Multi-Scale and Single-Scale Fully Convolutional Networks for Sound Event Detection

Among various Sound Event Detection (SED) systems, Recurrent Neural Networks (RNN), such as long short-term memory unit and gated recurrent unit, is used to capture temporal dependencies, but it is confined in its length of temporal dependencies, resulting in a failure to model sound events with long duration. What's more, RNN is incapable to process datasets in parallel, leading to low efficiency and low industrial value. Given these shortcomings, we propose to use dilated convolution (and causal dilated convolution) to capture temporal dependencies, as its great ability to ensure high time resolution and obtain longer temporal dependencies under the filter size and the network depth unchanged. In addition, dilated convolution can be parallelized, so it has higher efficiency and industrial value. Based on this, we propose Single-Scale Fully Convolutional Networks (SS-FCN) composed of convolutional neural networks and dilated convolutional networks, with the former to provide frequency invariance and the later to capture temporal dependencies.
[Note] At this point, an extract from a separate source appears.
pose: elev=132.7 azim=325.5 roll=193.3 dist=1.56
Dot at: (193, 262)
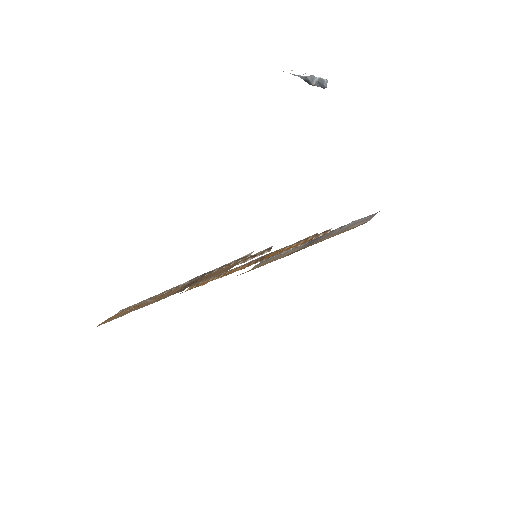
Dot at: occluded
With the help of dilated convolution to control the length of temporal dependencies, we observe SS-FCN modeling a single length of temporal dependencies achieves superior detection performance for finite kinds of events. For better performance, we propose Multi-Scale Fully Convolutional Networks (MS-FCN), in which the feature fusion module is introduced to capture long short-term dependencies by fusing features with different length of temporal dependencies. The proposed methods achieve competitive performance on three main datasets with higher efficiency. The results show that SED systems based on Fully Convolutional Networks have further research value and potential. © 2020 Elsevier B.V.